• Work instruction: Report every line of the data that includes "them".

• Stored data:

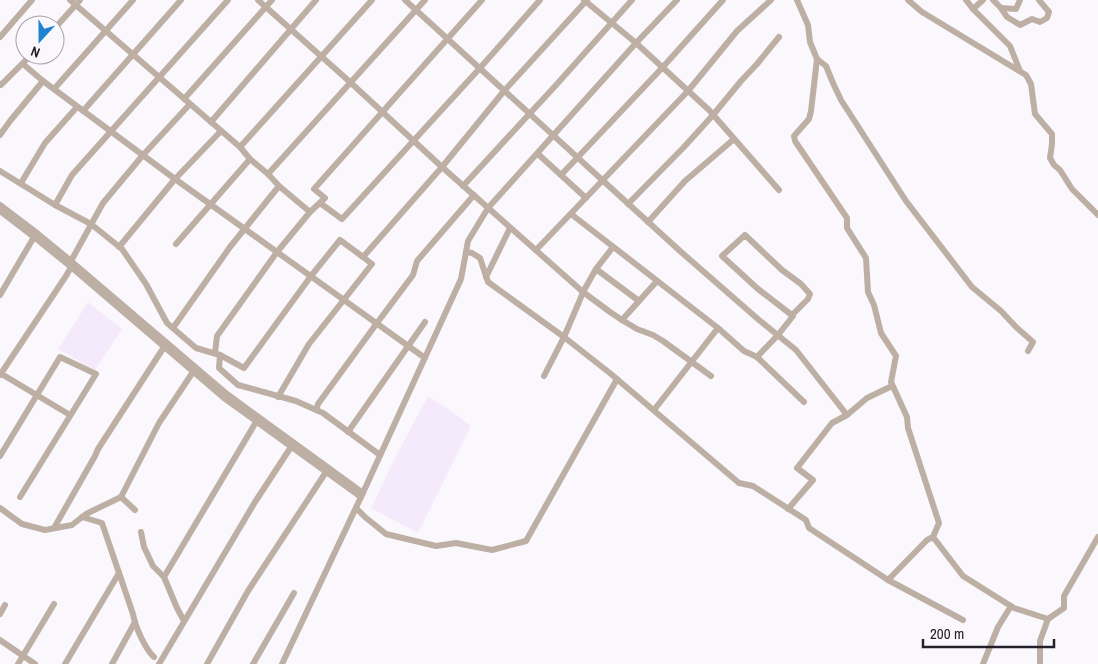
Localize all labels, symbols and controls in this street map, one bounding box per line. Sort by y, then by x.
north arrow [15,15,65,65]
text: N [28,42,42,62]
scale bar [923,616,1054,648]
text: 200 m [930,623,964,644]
---
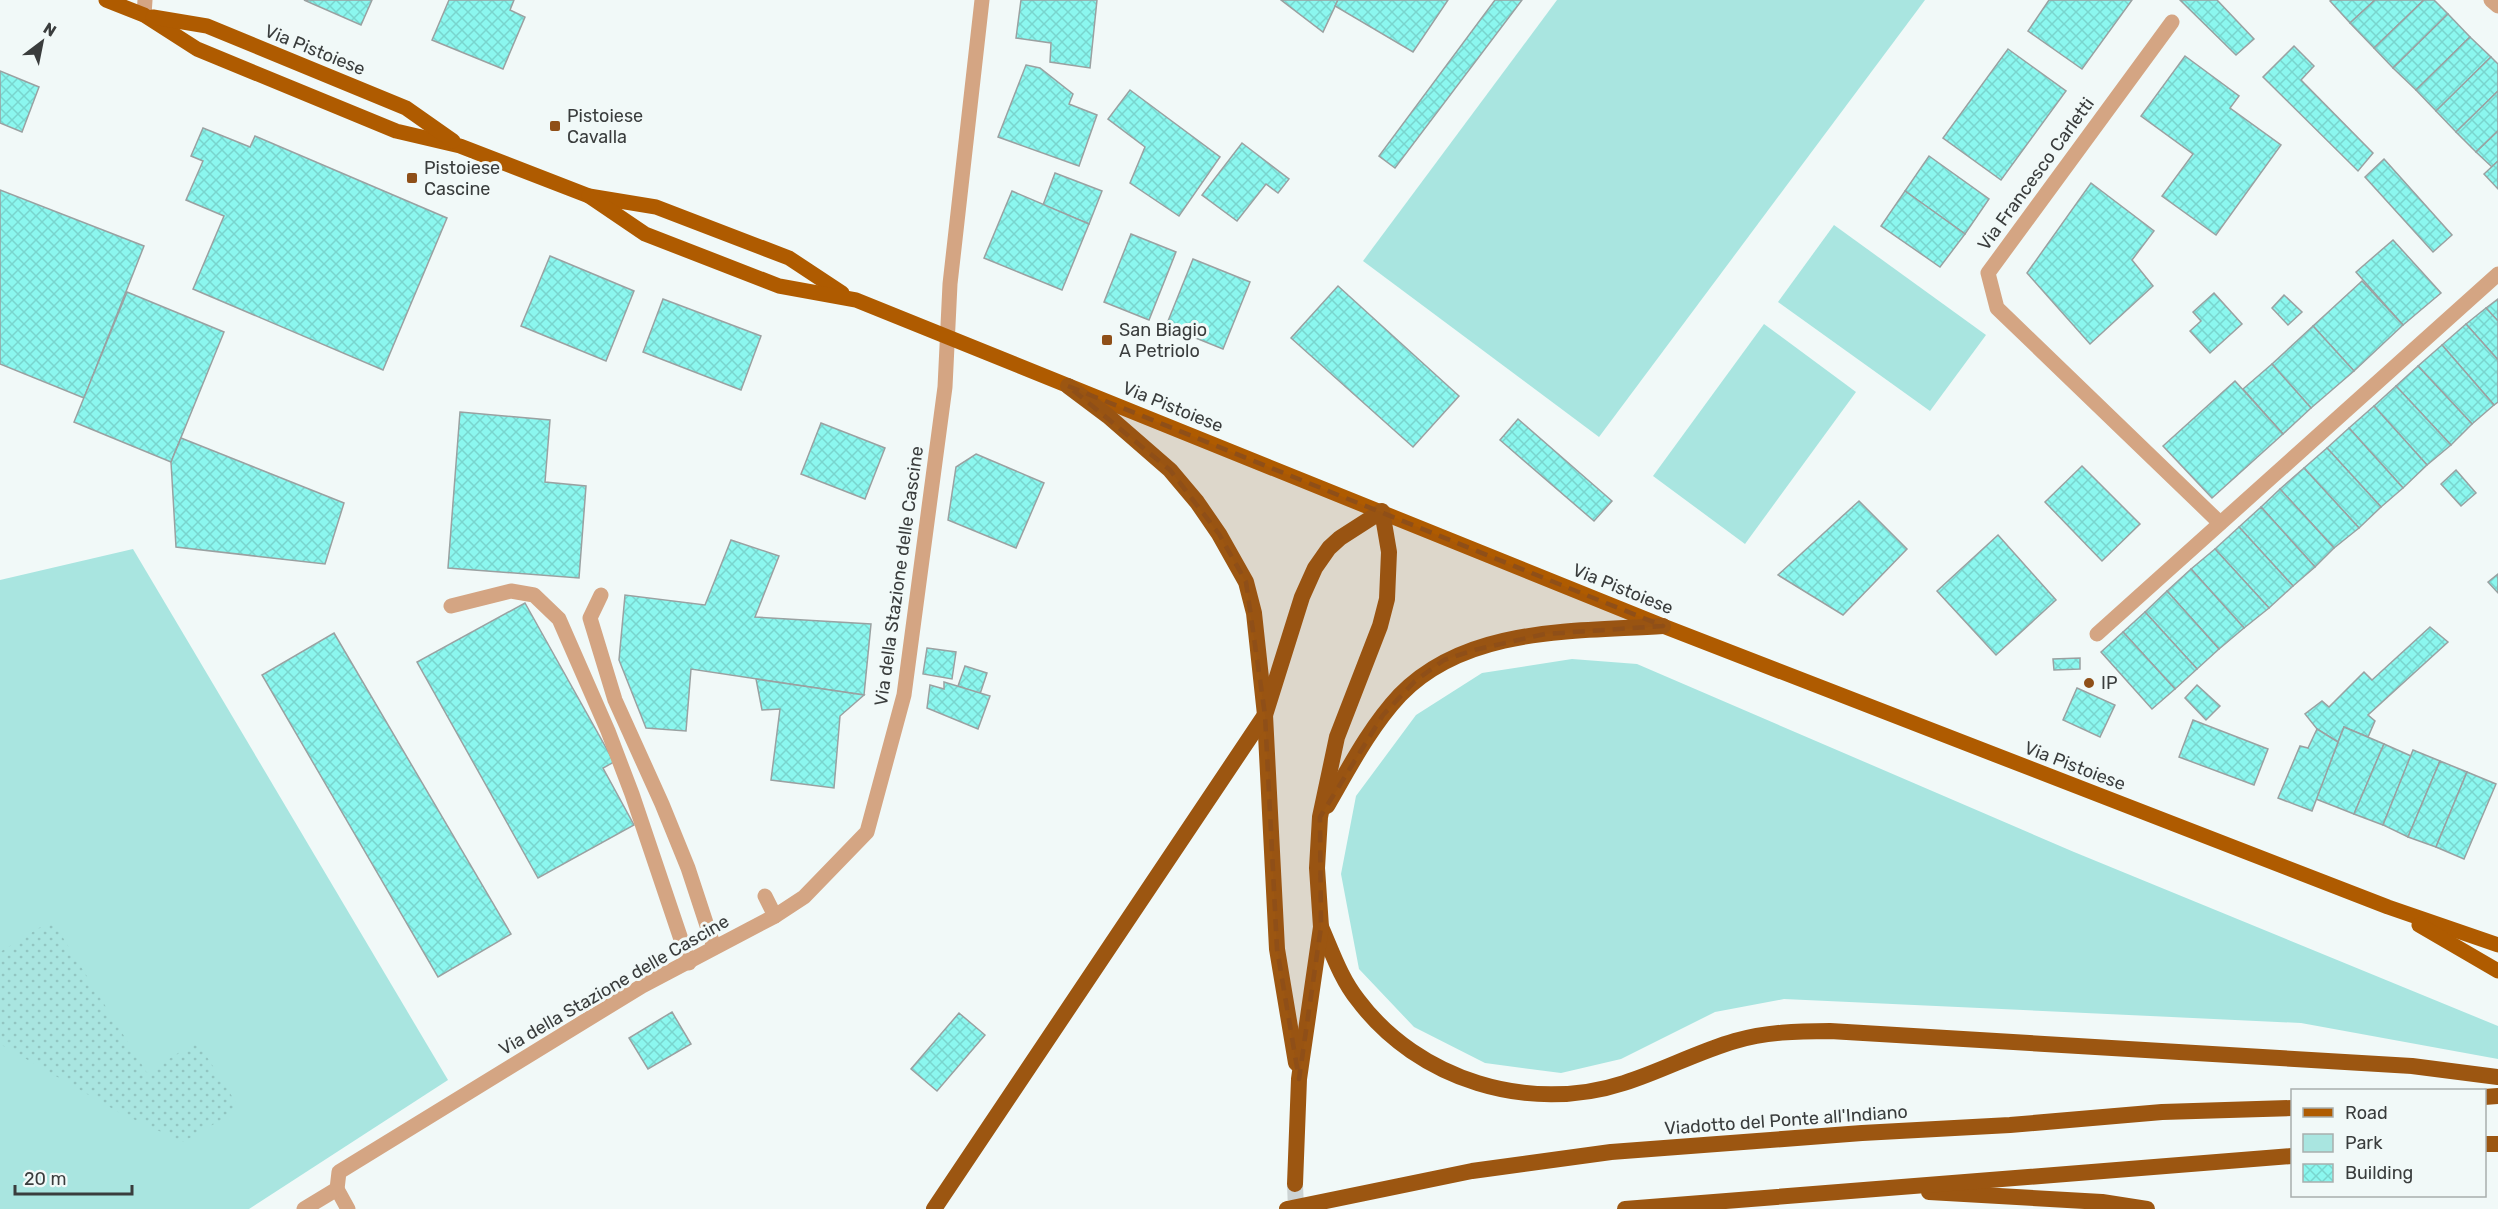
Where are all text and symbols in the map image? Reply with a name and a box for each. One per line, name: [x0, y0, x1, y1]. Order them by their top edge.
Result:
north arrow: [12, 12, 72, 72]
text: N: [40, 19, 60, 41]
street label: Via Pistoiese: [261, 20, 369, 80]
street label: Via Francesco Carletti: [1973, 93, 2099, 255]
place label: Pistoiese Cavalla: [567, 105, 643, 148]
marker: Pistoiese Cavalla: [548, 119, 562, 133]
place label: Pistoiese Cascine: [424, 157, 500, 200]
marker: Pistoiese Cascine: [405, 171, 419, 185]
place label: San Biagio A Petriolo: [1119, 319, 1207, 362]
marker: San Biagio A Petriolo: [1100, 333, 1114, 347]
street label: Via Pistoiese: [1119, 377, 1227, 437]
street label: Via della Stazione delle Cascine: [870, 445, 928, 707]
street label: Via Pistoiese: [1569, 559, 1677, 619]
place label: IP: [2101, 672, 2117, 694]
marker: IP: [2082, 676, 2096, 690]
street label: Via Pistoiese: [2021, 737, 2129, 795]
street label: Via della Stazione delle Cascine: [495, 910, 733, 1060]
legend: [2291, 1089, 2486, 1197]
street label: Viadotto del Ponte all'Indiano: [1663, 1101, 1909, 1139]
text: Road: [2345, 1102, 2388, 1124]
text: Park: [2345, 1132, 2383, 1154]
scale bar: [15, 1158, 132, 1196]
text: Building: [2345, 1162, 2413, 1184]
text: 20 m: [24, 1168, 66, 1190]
...
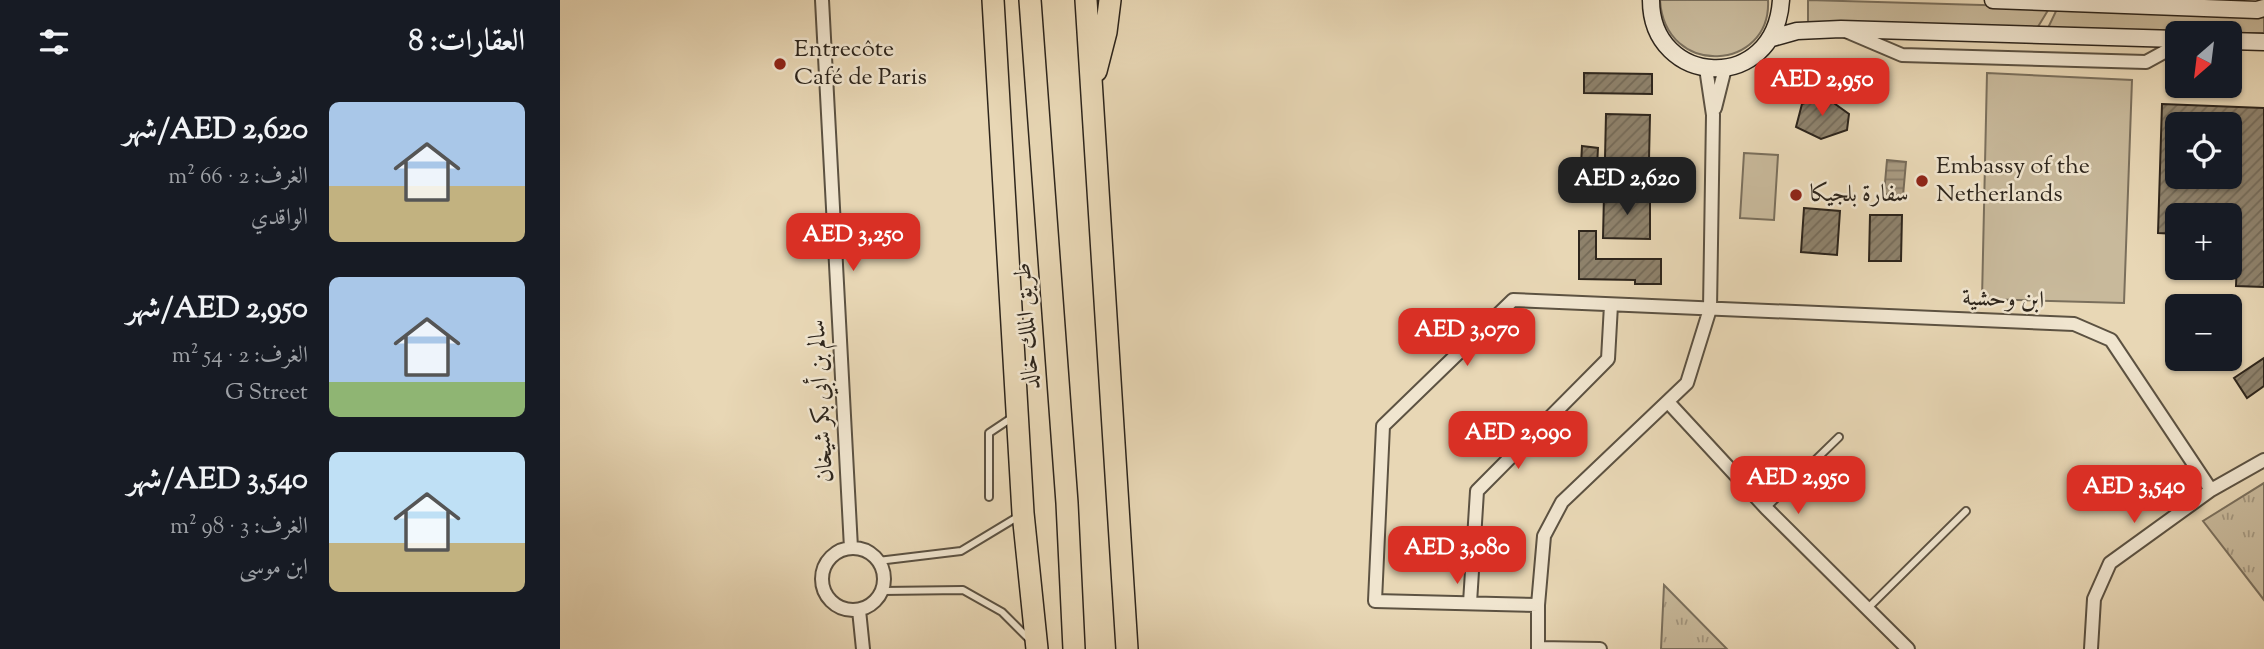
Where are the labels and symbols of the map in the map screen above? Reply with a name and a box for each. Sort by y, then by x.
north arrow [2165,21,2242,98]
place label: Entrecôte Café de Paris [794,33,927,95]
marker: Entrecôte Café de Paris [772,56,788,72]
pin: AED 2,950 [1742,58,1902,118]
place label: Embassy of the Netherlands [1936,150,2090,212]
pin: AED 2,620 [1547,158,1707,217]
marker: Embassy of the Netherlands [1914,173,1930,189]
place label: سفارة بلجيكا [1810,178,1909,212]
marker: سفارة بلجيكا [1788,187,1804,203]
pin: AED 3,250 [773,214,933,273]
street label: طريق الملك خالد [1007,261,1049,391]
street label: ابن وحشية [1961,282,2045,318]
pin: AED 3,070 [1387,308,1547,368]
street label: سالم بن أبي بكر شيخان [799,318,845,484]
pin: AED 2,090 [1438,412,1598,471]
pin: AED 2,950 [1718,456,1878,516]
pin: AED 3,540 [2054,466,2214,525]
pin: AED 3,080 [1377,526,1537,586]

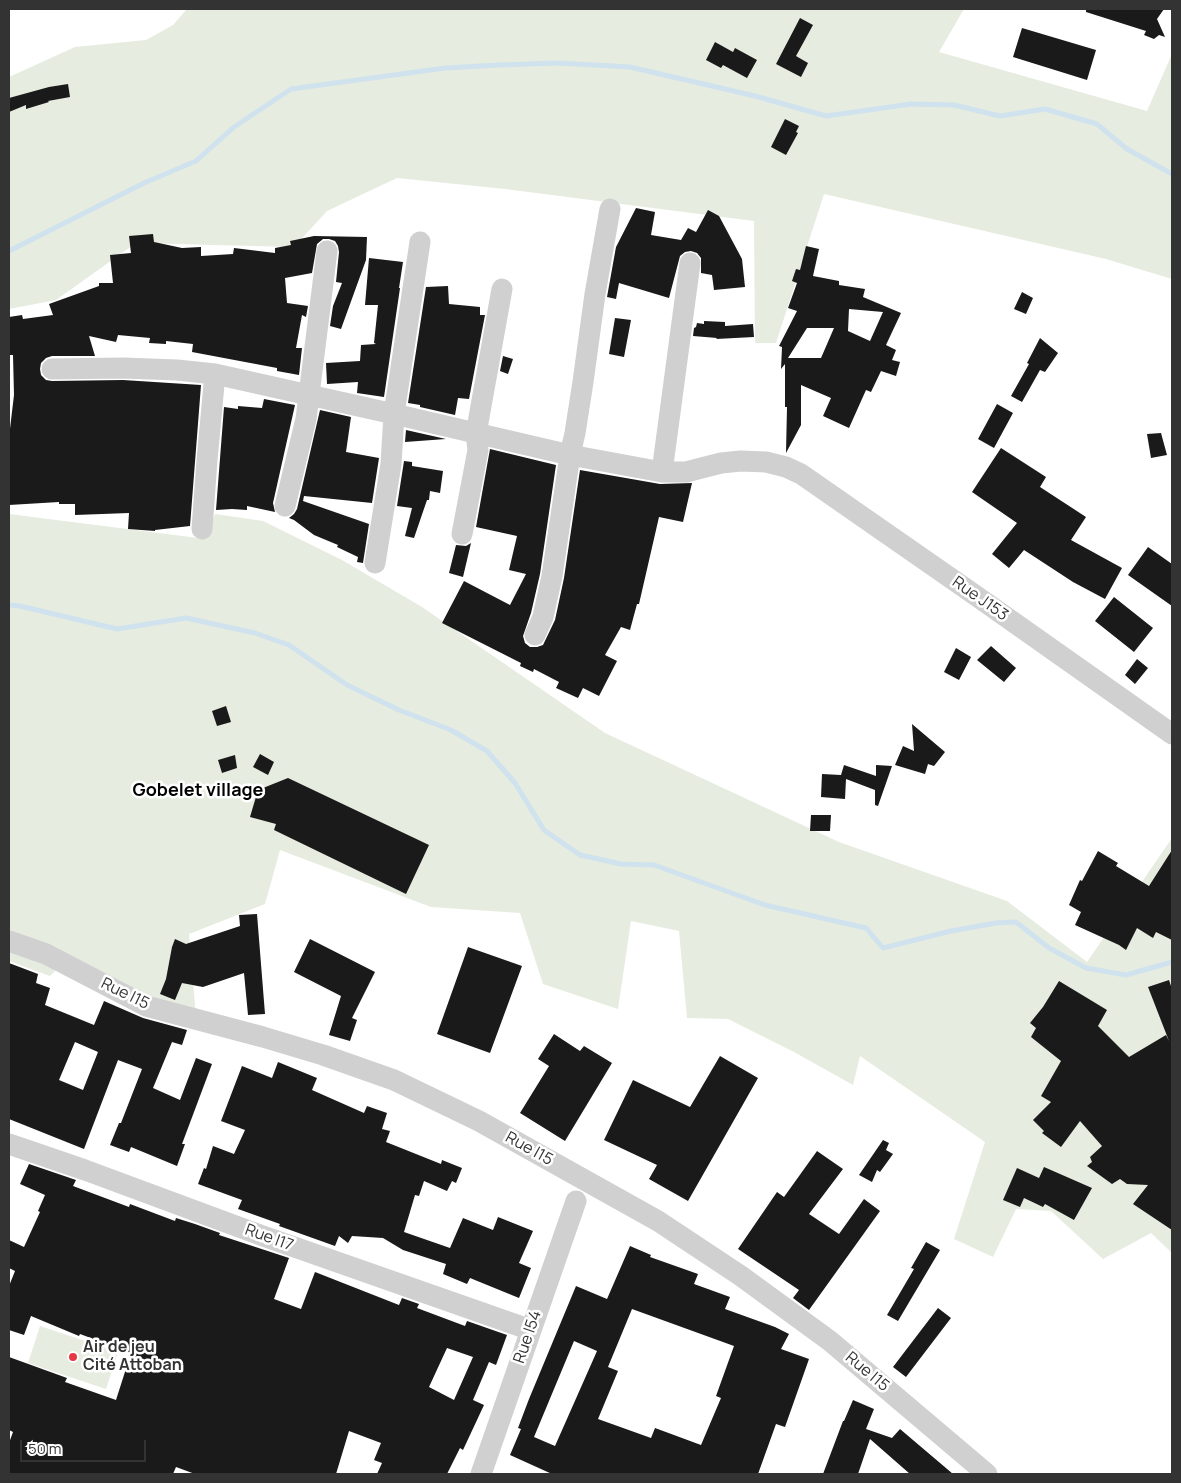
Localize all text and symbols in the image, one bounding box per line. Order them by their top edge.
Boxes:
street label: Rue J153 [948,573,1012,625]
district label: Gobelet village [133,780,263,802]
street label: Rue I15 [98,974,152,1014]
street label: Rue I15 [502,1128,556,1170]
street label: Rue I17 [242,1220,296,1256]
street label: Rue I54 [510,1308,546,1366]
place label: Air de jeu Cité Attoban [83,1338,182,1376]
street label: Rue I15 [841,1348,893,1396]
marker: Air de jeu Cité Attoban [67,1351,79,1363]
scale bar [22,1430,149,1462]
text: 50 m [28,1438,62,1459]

• Response below:
Where are all text and symbols in the map image? Reply with a name and a box for each. One per line, name: [x0, y0, x1, y1]. Order them by their top edge.
Localize all text and symbols in the image, one bounding box per line. Order them by their top edge.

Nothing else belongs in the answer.